··· Records supplied ···
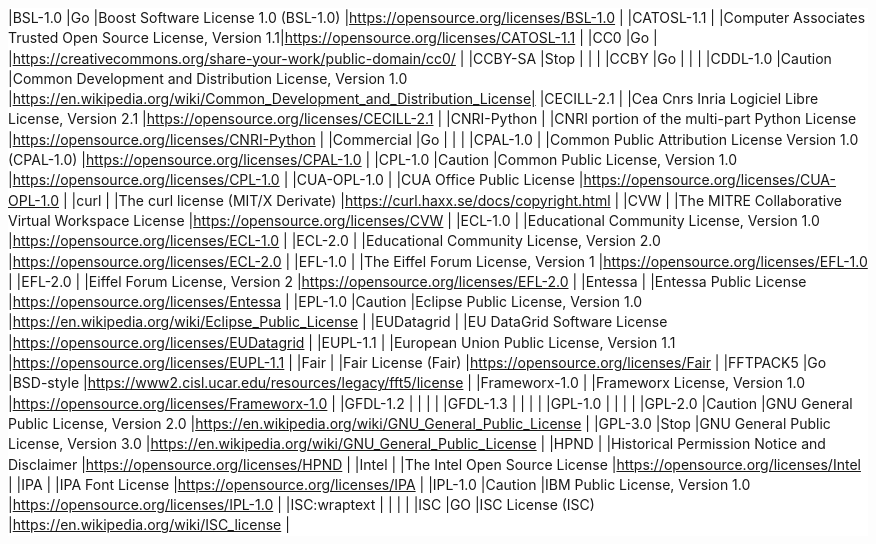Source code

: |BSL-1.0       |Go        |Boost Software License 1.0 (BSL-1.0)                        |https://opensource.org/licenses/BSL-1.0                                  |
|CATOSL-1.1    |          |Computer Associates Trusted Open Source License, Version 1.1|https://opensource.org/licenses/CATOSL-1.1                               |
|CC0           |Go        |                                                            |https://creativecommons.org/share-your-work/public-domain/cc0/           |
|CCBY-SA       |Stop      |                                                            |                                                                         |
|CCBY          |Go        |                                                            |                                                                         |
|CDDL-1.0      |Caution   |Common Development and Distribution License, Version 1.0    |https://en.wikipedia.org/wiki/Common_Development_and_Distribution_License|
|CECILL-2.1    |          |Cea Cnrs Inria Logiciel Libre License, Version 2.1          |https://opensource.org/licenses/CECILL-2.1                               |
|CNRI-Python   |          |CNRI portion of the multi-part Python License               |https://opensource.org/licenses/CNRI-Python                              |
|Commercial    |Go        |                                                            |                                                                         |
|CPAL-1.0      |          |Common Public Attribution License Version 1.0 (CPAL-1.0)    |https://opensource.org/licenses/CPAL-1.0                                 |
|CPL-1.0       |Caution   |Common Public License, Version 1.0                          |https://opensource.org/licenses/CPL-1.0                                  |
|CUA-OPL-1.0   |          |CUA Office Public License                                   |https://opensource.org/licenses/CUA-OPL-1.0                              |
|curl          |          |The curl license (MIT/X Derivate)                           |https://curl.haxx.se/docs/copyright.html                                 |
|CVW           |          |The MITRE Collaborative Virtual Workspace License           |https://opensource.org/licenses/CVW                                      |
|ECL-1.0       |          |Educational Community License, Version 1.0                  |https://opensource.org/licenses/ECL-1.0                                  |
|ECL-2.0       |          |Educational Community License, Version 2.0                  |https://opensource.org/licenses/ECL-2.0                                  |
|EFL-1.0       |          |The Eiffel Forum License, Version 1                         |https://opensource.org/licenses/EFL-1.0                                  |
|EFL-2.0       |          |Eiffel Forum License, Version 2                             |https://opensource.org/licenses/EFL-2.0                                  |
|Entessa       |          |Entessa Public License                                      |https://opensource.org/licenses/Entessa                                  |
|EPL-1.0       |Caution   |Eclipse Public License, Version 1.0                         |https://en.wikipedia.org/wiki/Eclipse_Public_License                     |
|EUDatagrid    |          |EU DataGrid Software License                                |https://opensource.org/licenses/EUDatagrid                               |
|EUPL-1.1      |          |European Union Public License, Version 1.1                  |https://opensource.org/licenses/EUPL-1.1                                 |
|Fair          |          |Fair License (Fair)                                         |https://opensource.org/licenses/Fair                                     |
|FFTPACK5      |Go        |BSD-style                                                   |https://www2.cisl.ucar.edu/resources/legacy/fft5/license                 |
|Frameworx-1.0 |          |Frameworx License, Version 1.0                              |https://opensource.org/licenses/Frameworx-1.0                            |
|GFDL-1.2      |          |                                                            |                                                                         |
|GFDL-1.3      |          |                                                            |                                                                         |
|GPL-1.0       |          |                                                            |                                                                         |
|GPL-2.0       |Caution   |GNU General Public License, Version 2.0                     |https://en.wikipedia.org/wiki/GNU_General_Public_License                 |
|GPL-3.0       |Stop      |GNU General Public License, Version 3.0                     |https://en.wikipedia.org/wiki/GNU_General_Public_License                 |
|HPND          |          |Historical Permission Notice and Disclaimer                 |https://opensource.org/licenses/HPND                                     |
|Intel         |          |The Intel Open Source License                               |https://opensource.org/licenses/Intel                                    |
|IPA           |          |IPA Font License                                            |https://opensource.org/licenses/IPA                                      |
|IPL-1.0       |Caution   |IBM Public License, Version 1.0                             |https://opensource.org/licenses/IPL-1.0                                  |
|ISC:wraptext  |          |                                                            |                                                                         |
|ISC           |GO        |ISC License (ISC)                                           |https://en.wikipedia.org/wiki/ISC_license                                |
···
··· Records supplied ···
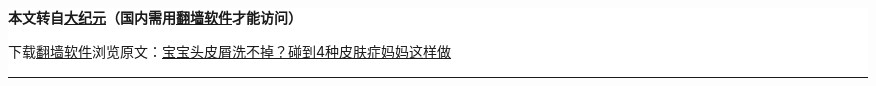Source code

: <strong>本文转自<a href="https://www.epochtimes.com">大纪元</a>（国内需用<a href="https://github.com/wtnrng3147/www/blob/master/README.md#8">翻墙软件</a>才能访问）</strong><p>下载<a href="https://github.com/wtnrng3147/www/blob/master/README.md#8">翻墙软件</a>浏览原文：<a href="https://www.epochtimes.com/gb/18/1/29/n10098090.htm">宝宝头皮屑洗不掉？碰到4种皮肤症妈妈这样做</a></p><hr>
···
··· Records supplied ···
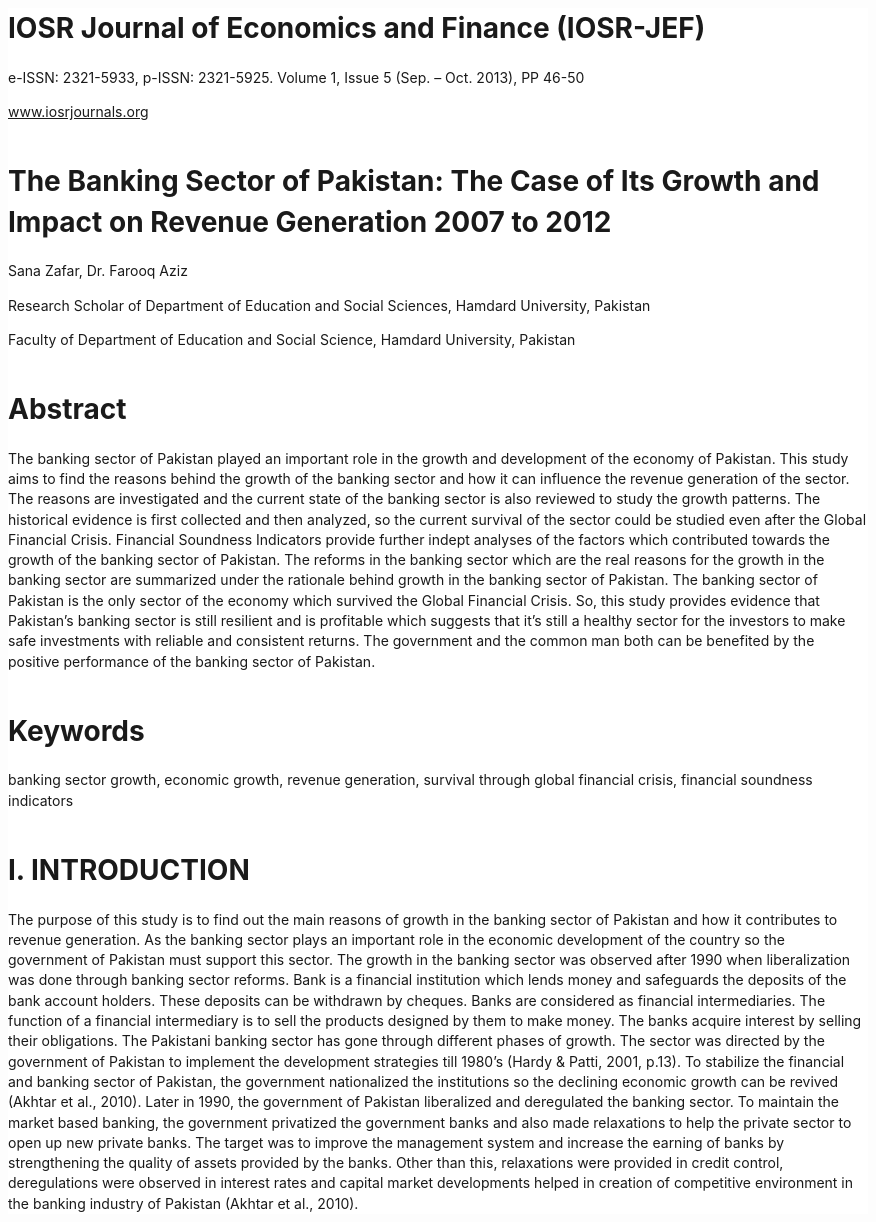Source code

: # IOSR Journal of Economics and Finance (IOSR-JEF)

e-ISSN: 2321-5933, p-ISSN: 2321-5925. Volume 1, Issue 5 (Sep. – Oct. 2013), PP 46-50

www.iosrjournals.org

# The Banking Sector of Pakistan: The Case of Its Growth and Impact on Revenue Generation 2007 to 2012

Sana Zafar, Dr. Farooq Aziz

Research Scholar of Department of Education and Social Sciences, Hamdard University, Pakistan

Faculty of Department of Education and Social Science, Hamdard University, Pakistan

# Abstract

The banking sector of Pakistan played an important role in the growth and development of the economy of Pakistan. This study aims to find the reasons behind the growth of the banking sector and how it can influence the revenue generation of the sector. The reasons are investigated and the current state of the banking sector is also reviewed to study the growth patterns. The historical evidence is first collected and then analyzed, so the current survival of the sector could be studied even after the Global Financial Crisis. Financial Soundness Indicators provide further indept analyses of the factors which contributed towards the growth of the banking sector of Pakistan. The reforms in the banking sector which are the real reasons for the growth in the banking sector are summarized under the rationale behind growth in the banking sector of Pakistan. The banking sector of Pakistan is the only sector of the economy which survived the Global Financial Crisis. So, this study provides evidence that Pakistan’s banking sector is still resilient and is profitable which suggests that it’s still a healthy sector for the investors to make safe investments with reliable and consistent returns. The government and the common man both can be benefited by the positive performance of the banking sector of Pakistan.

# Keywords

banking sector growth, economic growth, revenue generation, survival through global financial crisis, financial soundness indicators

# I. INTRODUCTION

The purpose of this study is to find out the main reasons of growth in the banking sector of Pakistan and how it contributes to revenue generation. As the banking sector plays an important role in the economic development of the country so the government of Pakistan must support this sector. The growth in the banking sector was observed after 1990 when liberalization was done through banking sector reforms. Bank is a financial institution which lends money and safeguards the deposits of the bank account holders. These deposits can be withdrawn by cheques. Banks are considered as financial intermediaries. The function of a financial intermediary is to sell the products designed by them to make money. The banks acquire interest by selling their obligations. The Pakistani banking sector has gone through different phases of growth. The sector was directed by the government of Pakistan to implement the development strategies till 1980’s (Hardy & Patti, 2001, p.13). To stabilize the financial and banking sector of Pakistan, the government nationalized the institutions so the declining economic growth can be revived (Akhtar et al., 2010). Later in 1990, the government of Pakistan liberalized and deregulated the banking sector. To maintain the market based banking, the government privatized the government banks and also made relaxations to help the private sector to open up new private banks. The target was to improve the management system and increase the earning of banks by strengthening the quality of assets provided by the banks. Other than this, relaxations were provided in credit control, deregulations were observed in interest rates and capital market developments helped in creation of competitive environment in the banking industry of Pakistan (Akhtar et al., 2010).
···
== What you are asked to do ==
Copy the records above exactly, beginning at the line that contains "Permission Notice and" and stopping after the line that contains "Intel Open Source".

== Answer area ==
|HPND          |          |Historical Permission Notice and Disclaimer                 |https://opensource.org/licenses/HPND                                     |
|Intel         |          |The Intel Open Source License                               |https://opensource.org/licenses/Intel                                    |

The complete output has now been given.